This is quickly turning into yet another language holy war, but why not? It's fun.
I really cannot agree. Historically, one of the most common ways to pwn a machine was to exploit buffer overruns. Languages such as Ada and Java are virtually immune to that sort of exploit.
Sounds like you agree completely: Ada addressed a need in the 1980's that doesn't exist anymore; almost all our languages these days are type safe, and many have excellent static type systems that run rings around Ada's.
the amount of time and effort to make a secure, robust application is more or less independent of the programming language used. The difference lies in where you spend your time.
Here too you are pretty much saying what I'm saying: in statically typed languages, the compiler catches a lot of stuff for you, in dynamically typed languages you need to write more tests to achieve the same level of fault detection, and it ends up taking about the same amount of time overall. That means that statically typed languages are good for production but not prototyping, while dynamically typed languages are good for both prototyping and production, and furthermore let you transform a prototype into a production system gradually by adding tests.

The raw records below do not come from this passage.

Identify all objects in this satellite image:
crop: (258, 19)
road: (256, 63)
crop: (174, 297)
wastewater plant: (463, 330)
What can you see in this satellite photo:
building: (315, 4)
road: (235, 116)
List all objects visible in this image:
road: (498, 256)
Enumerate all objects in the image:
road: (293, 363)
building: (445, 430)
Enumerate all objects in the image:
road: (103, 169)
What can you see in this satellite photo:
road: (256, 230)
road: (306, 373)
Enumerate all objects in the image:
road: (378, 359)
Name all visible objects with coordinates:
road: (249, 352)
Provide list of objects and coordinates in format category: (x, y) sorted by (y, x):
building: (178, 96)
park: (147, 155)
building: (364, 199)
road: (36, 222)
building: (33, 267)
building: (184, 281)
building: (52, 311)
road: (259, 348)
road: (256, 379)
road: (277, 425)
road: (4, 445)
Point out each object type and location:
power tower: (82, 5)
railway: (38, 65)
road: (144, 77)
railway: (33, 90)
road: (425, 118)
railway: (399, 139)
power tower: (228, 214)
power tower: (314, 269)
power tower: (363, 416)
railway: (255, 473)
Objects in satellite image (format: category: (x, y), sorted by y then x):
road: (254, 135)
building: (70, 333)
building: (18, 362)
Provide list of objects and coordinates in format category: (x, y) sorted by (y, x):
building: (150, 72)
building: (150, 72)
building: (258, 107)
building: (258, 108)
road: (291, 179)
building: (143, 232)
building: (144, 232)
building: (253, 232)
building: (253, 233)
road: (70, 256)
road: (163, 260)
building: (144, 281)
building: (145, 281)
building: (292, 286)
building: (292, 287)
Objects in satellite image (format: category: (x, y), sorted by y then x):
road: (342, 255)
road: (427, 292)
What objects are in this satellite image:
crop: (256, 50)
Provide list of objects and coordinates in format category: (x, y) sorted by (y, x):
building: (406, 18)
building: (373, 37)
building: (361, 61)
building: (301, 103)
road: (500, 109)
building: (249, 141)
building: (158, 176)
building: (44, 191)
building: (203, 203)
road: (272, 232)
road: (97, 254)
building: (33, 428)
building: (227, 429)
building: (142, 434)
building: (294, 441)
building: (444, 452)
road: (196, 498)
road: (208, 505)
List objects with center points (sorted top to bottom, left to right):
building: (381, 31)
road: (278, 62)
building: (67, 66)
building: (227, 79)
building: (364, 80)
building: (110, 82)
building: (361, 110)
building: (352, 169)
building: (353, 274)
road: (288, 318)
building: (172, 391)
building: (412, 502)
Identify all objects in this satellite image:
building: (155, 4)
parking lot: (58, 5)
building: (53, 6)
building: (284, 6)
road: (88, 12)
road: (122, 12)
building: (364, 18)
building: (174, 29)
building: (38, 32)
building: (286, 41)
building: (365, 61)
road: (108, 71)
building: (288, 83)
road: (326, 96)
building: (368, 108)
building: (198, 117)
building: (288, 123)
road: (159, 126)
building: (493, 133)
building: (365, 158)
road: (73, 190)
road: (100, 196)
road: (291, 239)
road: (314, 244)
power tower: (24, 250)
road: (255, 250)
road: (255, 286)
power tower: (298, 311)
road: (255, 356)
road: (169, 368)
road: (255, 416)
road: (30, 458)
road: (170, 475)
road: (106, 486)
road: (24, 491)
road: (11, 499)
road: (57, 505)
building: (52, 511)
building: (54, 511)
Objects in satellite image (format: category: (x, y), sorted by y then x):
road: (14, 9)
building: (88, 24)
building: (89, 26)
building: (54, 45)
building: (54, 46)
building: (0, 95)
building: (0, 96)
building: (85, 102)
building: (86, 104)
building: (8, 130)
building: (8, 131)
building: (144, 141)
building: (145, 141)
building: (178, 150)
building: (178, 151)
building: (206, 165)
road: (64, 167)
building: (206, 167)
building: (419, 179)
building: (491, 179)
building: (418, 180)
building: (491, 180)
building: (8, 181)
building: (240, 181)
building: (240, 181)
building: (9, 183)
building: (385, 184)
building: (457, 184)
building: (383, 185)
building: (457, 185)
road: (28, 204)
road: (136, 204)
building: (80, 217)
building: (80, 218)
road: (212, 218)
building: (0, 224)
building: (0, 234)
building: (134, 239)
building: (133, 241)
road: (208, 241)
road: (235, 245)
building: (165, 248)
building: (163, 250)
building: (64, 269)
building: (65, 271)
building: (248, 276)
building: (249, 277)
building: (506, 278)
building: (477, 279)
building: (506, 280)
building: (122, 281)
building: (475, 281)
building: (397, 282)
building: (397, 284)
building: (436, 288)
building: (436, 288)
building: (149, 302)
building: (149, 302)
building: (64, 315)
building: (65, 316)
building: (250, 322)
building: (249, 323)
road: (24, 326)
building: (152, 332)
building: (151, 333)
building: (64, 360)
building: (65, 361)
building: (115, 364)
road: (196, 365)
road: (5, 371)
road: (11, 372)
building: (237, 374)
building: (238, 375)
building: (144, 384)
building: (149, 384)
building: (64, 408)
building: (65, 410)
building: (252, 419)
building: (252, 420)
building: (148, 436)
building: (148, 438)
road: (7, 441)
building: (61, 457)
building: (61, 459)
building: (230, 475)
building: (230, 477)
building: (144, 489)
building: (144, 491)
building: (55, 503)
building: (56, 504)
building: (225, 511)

Anyway, use statically typed languages if you like, but Ada's static type system is really obsolete and unnecessarily cumbersome.
(And please don't use "strong typing" when you mean "static typing".)
Having come from a long personal history with statically typed languages and then landed in a Python project (using it in a variety of ways and systems), I would say that while there's certainly a difference in workflow and approach, it's not as drastic as one might think. As much as people espouse Python's dynamic nature, ever more professional teams adhere to rigid principles that include lots of static analysis (unit testing, dedicated static analysis tools, REPL, etc.).
And at the same time, I saw lots of leaky abstractions and twisting of the type system by some of the frameworks, bleeding of run-time needed components into configuration and other artifacts not visible to the compiler and so on. And so conventions arise and the stack grows with ever more sophisticated frameworks.
The fact is, modern computing is both easier and harder. It's easier because we have amazing advances in hardware and software available to us. There are tons of libraries, frameworks, and components that can be put together in lots of interesting ways. Operationally, there are myriads of tools available as well. But it's also harder because making sense of it all isn't so simple and because the pace of development that is expected of us is higher too. Many organizations have built up a higher appetite for risk in dealing with the latest technologies in search of an edge. This isn't only typical of start-ups, as the pressure is on for everyone now. The next great database, analytics engine, server, framework, or language could come equally from Microsoft or Google, as well as from some unknown 17-year-old's home in Netherlands.
The principals of building successful systems now are rooted in computer science and good operational practices. Languages are important, but not the be-all-end-all of a team's success. Openness to alternative approaches and a willingness to look under the hood to understand what you're producing are equally important. Don't get me wrong, I love static analysis and compilers and good type systems are the place for it. It can be done elsewhere, but feels icky to me. But icky or not, it won't stop me from solving the problem at hand if I can help it.